*What to work on:* Reproduce every line of the material below verbatim, omitting the pictures.
──────── Dataset excerpts
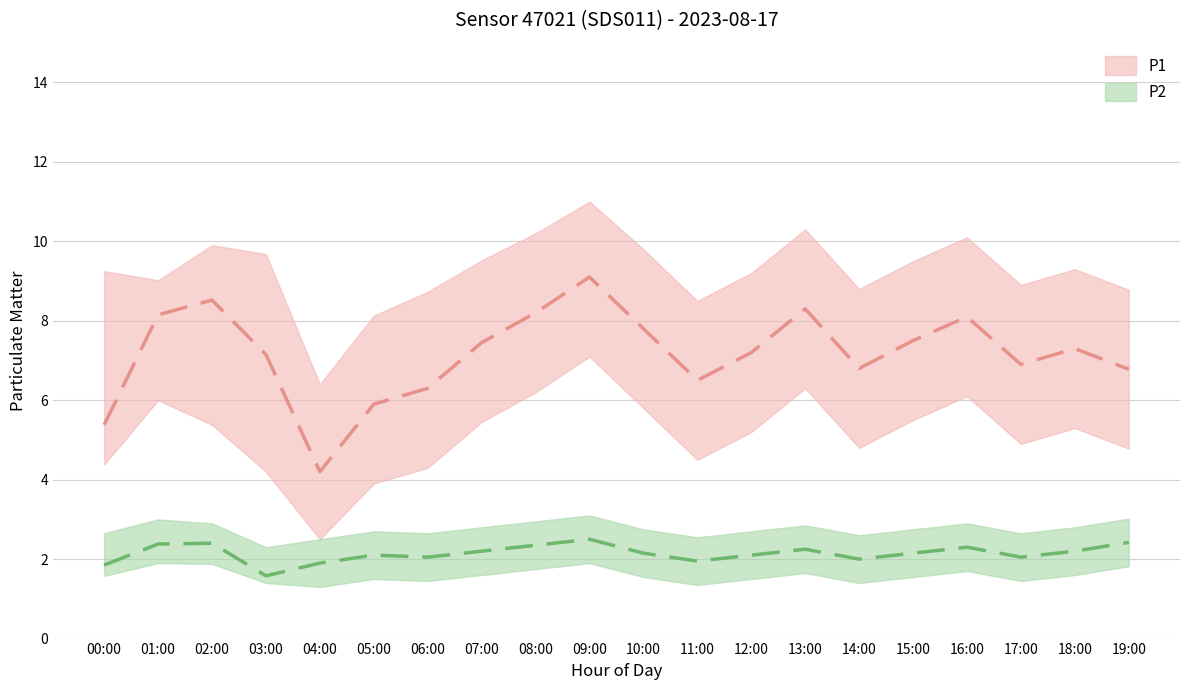

What is the difference between the maximum and second lowest values in the P1_lower series?

3.2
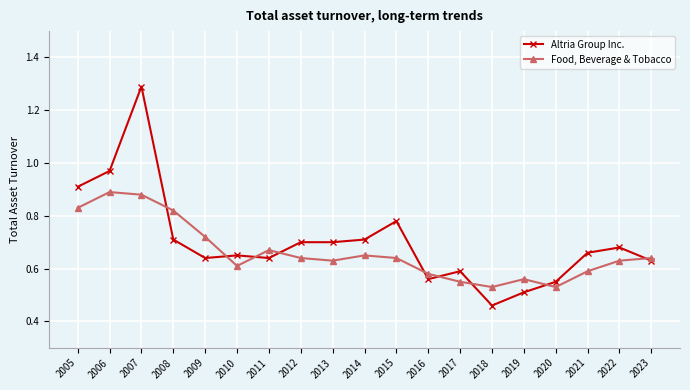

Is the value of Food, Beverage & Tobacco at 2009 greater than the value of Altria Group Inc. at 2019?

Yes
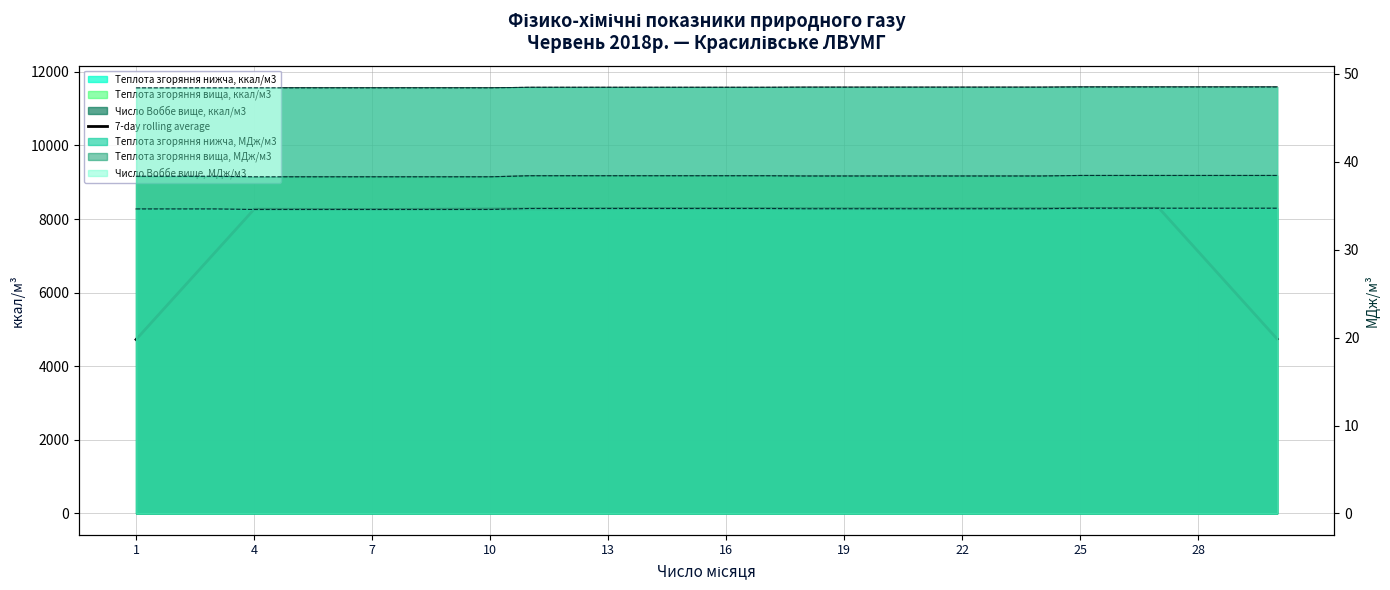

What is the minimum value shown in the chart?

4725.5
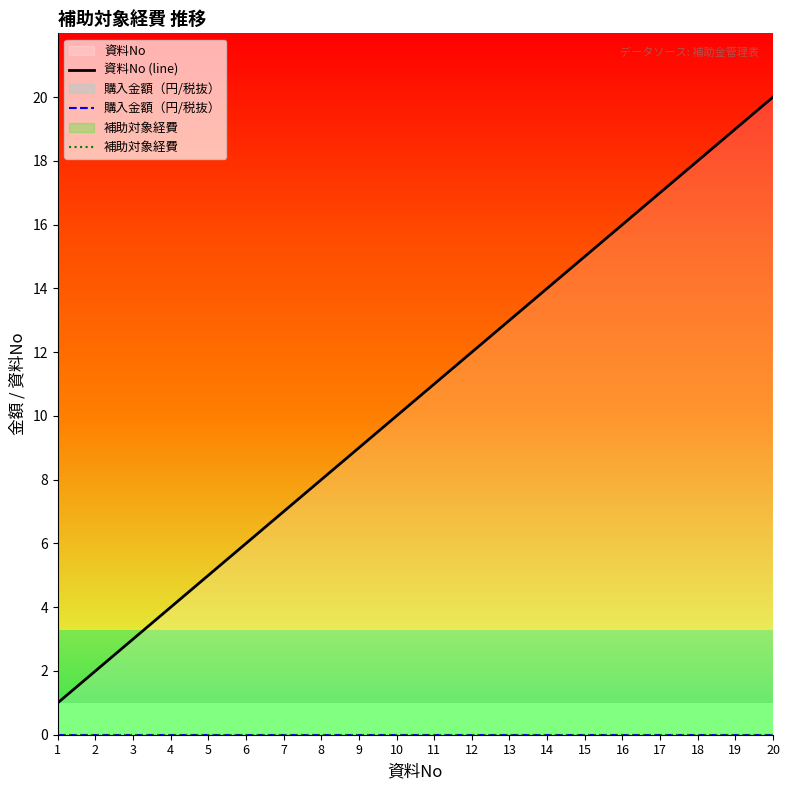

How many distinct data groups are displayed?

3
────────────────
*Answer to this task:*
What is the difference between the maximum and second lowest values in the P1_lower series?

3.2

Is the value of Food, Beverage & Tobacco at 2009 greater than the value of Altria Group Inc. at 2019?

Yes

What is the minimum value shown in the chart?

4725.5

How many distinct data groups are displayed?

3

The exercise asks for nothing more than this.